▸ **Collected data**
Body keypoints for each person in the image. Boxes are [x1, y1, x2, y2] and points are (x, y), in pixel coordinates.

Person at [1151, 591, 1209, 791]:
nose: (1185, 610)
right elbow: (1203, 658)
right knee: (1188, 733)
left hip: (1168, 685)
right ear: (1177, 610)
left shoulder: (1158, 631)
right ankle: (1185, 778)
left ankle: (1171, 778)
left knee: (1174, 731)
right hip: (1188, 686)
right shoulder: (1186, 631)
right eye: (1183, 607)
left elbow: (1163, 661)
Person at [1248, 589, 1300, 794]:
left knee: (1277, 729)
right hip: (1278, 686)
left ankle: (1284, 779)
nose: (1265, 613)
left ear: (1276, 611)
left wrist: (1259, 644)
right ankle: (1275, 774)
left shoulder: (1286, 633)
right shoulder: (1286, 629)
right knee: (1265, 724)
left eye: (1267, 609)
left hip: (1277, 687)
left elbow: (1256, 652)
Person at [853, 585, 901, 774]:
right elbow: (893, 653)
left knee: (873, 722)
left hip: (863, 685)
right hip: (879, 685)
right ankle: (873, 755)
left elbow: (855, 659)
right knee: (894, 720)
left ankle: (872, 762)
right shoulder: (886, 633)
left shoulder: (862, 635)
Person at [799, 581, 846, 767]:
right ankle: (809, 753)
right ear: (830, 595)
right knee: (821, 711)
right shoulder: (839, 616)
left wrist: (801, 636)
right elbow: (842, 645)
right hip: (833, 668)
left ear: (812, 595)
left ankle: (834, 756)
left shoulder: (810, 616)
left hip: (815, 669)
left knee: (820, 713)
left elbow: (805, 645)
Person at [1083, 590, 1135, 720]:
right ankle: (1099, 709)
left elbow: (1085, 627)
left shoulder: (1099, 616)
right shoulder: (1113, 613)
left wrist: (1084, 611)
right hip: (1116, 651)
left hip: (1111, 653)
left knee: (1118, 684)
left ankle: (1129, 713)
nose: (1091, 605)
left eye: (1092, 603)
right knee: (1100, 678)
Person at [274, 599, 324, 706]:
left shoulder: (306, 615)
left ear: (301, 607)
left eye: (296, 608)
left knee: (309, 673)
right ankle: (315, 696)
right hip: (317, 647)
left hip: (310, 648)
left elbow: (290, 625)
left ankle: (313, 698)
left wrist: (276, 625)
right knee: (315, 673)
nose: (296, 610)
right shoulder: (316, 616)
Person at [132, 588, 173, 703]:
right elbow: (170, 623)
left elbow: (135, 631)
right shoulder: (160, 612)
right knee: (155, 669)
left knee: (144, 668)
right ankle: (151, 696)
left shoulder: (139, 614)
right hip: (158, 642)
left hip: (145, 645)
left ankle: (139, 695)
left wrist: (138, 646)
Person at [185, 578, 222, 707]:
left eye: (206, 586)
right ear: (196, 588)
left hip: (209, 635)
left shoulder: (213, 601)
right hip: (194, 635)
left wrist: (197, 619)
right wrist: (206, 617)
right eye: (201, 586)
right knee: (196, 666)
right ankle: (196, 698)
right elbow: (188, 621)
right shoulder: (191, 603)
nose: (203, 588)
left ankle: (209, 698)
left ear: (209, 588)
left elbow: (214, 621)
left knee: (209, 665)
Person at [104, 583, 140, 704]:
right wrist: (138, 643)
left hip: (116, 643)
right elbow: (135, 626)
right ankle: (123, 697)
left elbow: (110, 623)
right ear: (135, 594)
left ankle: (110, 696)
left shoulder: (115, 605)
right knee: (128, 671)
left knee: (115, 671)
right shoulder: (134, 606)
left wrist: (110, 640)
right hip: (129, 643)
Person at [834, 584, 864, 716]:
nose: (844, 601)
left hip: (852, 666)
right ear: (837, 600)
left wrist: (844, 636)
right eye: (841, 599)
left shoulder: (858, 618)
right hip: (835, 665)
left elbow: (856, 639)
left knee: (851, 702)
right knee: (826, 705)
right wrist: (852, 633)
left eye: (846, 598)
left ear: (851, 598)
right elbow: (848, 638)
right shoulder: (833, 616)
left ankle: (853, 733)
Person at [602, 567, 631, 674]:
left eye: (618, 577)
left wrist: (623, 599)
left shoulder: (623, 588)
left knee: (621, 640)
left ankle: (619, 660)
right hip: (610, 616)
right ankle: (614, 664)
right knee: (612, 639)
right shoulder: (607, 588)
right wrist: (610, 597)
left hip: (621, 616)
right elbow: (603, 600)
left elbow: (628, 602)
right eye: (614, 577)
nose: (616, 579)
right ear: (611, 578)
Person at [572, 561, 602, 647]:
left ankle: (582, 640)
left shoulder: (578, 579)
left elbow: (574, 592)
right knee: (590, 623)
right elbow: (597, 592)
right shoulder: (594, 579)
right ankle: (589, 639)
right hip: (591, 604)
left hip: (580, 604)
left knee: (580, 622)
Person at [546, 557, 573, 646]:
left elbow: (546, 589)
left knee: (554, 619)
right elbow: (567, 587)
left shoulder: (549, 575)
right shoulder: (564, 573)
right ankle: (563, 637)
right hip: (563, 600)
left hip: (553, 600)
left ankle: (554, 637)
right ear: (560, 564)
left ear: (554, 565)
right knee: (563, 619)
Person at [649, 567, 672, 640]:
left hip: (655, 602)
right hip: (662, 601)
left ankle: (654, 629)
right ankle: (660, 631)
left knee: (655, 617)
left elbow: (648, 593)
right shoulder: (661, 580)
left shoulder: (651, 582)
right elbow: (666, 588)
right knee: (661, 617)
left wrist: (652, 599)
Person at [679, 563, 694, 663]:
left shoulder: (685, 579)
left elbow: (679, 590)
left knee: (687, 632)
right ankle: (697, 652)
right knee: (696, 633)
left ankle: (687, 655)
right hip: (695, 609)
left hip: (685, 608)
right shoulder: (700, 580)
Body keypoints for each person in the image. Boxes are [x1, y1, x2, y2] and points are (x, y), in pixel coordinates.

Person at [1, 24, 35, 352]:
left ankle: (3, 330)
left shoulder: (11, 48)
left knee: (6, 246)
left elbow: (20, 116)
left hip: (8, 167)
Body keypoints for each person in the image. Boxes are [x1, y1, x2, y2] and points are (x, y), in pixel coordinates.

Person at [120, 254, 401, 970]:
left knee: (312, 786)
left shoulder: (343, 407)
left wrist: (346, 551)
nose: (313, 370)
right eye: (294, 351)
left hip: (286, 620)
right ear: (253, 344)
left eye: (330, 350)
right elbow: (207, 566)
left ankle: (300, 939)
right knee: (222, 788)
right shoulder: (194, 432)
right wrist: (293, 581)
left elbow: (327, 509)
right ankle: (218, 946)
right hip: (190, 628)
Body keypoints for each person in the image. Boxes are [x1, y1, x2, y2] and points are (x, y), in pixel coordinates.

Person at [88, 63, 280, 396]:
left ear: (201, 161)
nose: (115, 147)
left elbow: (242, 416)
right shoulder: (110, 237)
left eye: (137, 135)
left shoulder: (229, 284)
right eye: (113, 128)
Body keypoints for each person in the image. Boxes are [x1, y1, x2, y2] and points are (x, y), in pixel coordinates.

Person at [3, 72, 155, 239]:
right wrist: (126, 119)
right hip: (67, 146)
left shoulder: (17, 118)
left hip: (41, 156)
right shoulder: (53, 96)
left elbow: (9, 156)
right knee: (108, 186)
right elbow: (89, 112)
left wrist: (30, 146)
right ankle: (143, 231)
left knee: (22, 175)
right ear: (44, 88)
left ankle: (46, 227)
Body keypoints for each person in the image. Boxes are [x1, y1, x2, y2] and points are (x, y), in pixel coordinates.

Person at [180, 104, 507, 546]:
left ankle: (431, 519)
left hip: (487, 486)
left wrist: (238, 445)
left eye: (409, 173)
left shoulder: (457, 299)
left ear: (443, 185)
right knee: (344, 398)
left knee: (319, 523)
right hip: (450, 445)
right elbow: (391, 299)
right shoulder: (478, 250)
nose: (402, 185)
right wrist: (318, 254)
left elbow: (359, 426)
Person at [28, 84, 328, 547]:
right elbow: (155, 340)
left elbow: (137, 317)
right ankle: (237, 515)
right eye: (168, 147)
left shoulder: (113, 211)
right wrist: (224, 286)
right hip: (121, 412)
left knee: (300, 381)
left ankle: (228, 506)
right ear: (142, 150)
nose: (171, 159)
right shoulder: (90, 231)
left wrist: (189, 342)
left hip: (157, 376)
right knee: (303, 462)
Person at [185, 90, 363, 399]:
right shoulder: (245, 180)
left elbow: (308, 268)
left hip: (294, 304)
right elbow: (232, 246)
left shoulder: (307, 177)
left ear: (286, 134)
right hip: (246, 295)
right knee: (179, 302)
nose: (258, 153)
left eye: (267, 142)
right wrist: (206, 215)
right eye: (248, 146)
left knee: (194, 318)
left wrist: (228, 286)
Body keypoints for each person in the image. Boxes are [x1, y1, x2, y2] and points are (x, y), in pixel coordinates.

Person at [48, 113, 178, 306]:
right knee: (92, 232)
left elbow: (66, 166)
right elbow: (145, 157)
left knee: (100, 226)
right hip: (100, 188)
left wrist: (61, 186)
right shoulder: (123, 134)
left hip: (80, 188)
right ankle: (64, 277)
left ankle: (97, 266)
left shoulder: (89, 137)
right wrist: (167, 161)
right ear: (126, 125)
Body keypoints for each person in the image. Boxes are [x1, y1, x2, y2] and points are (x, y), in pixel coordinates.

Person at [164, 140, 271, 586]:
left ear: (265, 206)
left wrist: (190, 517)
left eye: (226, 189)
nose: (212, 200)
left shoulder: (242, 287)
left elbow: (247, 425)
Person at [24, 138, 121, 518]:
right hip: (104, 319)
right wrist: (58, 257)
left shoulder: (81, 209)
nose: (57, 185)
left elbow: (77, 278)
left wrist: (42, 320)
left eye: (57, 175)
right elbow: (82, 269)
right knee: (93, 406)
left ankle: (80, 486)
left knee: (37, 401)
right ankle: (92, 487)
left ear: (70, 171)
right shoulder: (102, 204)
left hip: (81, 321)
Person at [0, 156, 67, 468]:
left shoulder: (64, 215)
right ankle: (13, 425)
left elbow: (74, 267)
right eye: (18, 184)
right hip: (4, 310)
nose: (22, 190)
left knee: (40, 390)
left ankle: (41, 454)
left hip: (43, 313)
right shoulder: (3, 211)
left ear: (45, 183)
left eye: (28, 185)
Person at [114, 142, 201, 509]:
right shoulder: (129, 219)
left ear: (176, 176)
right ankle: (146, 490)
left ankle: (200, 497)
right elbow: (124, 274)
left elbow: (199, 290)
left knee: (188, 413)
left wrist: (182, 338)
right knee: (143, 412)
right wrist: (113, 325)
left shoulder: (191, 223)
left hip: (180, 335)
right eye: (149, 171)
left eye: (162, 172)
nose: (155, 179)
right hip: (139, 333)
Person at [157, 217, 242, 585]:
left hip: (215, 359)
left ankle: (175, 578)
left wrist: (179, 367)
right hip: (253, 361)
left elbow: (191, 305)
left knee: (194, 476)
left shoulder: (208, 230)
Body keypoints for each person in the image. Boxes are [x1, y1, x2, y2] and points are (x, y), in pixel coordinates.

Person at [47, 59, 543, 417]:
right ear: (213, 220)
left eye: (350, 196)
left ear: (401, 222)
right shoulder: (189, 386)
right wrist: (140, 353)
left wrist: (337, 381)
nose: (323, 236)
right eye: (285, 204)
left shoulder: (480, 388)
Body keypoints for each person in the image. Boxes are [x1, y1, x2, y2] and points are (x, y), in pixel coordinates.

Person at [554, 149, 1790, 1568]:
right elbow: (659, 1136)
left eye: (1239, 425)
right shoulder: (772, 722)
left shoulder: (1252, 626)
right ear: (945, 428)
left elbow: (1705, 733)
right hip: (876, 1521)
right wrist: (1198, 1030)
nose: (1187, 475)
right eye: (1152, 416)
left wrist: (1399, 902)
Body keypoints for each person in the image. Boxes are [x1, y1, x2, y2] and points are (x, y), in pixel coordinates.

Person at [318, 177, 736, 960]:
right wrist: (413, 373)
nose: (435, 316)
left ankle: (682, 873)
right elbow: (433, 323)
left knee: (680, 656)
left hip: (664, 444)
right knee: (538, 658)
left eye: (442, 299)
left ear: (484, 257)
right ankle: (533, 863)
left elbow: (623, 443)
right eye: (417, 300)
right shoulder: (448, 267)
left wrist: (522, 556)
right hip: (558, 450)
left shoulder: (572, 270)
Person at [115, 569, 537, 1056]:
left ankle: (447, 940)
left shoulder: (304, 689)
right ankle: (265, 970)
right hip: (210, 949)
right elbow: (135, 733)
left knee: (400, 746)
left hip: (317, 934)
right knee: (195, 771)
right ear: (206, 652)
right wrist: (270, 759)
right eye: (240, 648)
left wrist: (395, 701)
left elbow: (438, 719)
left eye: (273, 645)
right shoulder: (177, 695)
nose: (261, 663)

▸ **BRIEF**
Nothing but the lines from the one with "left ankle: (175, 578)" through the final line of the records above should appear, each copied exactly.

▸ **EXPECTED ANSWER**
left ankle: (175, 578)
left wrist: (179, 367)
right hip: (253, 361)
left elbow: (191, 305)
left knee: (194, 476)
left shoulder: (208, 230)
Body keypoints for each person in the image. Boxes are [x1, y1, x2, y2] and points are (x, y), in pixel coordinates.

Person at [47, 59, 543, 417]:
right ear: (213, 220)
left eye: (350, 196)
left ear: (401, 222)
right shoulder: (189, 386)
right wrist: (140, 353)
left wrist: (337, 381)
nose: (323, 236)
right eye: (285, 204)
left shoulder: (480, 388)
Body keypoints for each person in the image. Boxes are [x1, y1, x2, y2] and points are (x, y), in pixel coordinates.

Person at [554, 149, 1790, 1568]:
right elbow: (659, 1136)
left eye: (1239, 425)
right shoulder: (772, 722)
left shoulder: (1252, 626)
right ear: (945, 428)
left elbow: (1705, 733)
right hip: (876, 1521)
right wrist: (1198, 1030)
nose: (1187, 475)
right eye: (1152, 416)
left wrist: (1399, 902)
Body keypoints for each person in the image. Boxes are [x1, y1, x2, y2] and points are (x, y), in pixel coordinates.

Person at [318, 177, 736, 960]:
right wrist: (413, 373)
nose: (435, 316)
left ankle: (682, 873)
right elbow: (433, 323)
left knee: (680, 656)
left hip: (664, 444)
right knee: (538, 658)
left eye: (442, 299)
left ear: (484, 257)
right ankle: (533, 863)
left elbow: (623, 443)
right eye: (417, 300)
right shoulder: (448, 267)
left wrist: (522, 556)
right hip: (558, 450)
left shoulder: (572, 270)
Person at [115, 569, 537, 1056]:
left ankle: (447, 940)
left shoulder: (304, 689)
right ankle: (265, 970)
right hip: (210, 949)
right elbow: (135, 733)
left knee: (400, 746)
left hip: (317, 934)
right knee: (195, 771)
right ear: (206, 652)
right wrist: (270, 759)
right eye: (240, 648)
left wrist: (395, 701)
left elbow: (438, 719)
left eye: (273, 645)
right shoulder: (177, 695)
nose: (261, 663)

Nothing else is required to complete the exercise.